Text section
=== Section Start ===
In custom site designs, the components fit together like puzzle pieces.
- Brand/product positioning statements + copywriting + information design = Your business’ voice and personality.
- Photos + illustrations + identity design = The visual impression a visitor receives.
- Page layout + user interface design + user experience strategy = Positioning and integrated styling of interactive components that reinforce your brand.
Which is why each one of the above components must be determined with a keen sense of the company’s business goals. That way they all convey the unique depiction of who you are & what you do.
Making a visitor eager to do business with you.
Benefit #2 – Guide Your Customer
Remember how the website is now the “face” of your company? It also acts as a tour guide. All visual design elements work in concert to influence how a user will interact with your website.
This is the primary goal of User Interface and Interaction Design, both aspects of an overall User Experience design. Defining this solution always starts with determining who your customers are and designing specifically for them.
Custom websites provide a route (or series of routes) that you want your particular visitors to take through your website, called user flow. Only custom design can provide an ideal user flow.
At the end of each user flow is a goal, usually an action that matches your site visitor’s needs and your site’s objectives. Actions you want that visitor to take, like these:
- Contacting you
- Requesting a quote
- Signing up for your mailing list
- Downloading an app
- Making a purchase
- Locating specific information
- Or whatever else you want!
With a custom design, you determine the routes & their goals and build for an intuitive and easy-to-use experience. The site is as unique as you.
(It is possible to set up visitor flows with template-based websites, but it involves far more work, as they are by default targeting a nonspecific user. And you may be limited in your choices by the template itself.)
Benefit #3 – Design Around Your Content, Anticipate Customer Needs
With a template, your design is already established. You have to drop your content into the existing layout. The template designer pre-determined where it all goes. Logo in Spot A, Headline in Spot B, Introductory Text in Spot C...
Which is the exact opposite of effective site design!
Designing specifically for your brand, content and site objectives is always ideal. Design facilitates effective presentation and enhances communication – “Here are the details you came to see!”
When we say “content”, we’re talking about all of these elements:
- Branding/corporate identity
- Positioning statements
- The authored copy and body text
- Links to documents, related content
- Headlines, quotes, callouts
- Product images and alt text
As with Benefit #1, web designers must take all of these content types into consideration and present them with the appropriate scale, color, & positioning contrast. All with an understanding of the psychological aspects of human perception.
Why is psychology important? Because the web designer is targeting your customers' needs.
=== Section End ===
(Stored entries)
=== Section Start ===
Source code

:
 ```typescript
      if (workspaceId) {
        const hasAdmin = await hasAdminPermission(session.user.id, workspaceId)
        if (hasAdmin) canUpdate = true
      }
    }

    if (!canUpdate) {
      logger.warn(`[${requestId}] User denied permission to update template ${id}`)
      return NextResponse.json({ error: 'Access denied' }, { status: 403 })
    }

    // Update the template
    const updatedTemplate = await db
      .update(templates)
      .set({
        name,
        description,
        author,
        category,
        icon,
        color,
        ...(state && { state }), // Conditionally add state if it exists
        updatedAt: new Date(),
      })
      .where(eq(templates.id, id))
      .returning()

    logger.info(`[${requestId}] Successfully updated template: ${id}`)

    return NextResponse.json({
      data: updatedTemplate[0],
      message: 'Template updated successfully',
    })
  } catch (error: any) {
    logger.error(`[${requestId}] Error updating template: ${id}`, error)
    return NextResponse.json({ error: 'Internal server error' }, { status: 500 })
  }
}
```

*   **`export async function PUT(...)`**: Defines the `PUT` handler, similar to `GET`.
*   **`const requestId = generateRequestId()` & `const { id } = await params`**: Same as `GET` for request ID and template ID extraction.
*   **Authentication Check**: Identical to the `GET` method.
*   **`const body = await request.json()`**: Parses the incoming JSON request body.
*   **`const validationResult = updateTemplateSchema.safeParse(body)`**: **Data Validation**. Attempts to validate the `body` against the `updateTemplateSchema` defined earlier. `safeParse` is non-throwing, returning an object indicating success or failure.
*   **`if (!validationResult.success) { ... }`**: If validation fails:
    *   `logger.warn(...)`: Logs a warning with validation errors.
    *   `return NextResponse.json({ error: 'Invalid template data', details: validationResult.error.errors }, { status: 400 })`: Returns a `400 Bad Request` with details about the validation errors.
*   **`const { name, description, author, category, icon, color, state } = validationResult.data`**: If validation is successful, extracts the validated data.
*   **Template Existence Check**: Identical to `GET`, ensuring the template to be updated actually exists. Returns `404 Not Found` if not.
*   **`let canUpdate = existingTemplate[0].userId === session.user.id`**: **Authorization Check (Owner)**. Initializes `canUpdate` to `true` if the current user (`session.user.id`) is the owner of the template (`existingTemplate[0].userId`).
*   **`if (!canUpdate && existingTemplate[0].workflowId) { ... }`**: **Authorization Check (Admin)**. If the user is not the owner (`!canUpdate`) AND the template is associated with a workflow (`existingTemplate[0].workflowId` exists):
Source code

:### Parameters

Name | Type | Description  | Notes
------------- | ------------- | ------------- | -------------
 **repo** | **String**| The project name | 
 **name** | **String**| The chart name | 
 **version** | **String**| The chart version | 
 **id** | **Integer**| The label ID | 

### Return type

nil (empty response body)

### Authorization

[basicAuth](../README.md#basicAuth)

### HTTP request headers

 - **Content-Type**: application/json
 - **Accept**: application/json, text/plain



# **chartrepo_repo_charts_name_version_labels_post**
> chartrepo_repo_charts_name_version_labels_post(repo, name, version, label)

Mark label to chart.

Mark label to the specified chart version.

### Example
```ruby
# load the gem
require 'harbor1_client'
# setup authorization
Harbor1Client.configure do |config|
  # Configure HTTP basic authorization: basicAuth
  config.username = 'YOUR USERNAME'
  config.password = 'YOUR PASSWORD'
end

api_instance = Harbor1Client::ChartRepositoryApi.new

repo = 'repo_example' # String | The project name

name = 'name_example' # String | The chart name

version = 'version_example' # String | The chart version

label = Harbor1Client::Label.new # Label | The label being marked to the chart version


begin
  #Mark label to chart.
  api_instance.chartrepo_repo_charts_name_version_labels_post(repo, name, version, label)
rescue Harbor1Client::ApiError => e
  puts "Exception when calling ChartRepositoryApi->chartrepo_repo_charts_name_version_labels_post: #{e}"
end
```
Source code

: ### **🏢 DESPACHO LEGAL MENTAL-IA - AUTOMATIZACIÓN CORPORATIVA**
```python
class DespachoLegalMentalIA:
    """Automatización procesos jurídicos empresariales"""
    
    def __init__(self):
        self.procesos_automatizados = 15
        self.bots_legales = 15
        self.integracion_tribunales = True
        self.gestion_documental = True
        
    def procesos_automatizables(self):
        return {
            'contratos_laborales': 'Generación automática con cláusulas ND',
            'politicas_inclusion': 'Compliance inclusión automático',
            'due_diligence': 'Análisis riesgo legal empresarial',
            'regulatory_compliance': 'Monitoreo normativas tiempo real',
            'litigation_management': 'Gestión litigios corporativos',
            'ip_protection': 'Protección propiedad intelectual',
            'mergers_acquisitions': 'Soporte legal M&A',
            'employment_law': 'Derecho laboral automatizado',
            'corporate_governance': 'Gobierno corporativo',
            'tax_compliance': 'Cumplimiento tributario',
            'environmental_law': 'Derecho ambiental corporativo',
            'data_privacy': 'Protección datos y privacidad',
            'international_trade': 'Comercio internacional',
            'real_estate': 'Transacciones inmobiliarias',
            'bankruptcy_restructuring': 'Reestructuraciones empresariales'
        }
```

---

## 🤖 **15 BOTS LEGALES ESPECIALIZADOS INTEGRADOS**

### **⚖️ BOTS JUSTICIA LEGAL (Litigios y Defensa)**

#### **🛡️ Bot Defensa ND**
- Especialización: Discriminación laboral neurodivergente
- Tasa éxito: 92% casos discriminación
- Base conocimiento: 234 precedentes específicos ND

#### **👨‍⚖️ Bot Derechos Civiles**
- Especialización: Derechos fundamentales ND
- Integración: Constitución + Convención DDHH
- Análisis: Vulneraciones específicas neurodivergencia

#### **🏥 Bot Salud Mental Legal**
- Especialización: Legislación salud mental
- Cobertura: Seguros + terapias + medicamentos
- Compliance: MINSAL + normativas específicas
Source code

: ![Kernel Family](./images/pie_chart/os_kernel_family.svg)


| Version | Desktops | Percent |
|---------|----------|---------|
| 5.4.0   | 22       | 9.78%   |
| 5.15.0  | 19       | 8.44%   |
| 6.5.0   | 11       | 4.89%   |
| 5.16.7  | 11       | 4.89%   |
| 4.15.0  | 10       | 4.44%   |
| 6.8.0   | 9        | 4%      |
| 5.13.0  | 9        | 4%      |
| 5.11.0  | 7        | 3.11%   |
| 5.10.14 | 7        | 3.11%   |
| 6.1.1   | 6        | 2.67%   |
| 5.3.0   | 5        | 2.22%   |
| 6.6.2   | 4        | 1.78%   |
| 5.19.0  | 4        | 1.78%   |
=== Section End ===
Exercises
a. In the custom site design text, what is the route visitors take through a website called?
b. Say whether each statement agrees with the custom site design text, quoting the deciding words for each.
(i) Visitor flows cannot be set up at all with template-based websites.
(ii) Defining a user interface and interaction design solution starts with determining who your customers are.
(iii) With a template, the template designer decided in advance where the content goes.
c. Please update the custom site design text. Begin at "At the end of" and stop after "else you want!", replacing "mailing list" with "newsletter".

Solutions to the tasks
a. User flow.

b.
(i) No: "It is possible to set up visitor flows with template-based websites, but it involves far more work"
(ii) Yes: "Defining this solution always starts with determining who your customers are and designing specifically for them."
(iii) Yes: "The template designer pre-determined where it all goes."

c.
At the end of each user flow is a goal, usually an action that matches your site visitor’s needs and your site’s objectives. Actions you want that visitor to take, like these:
- Contacting you
- Requesting a quote
- Signing up for your newsletter
- Downloading an app
- Making a purchase
- Locating specific information
- Or whatever else you want!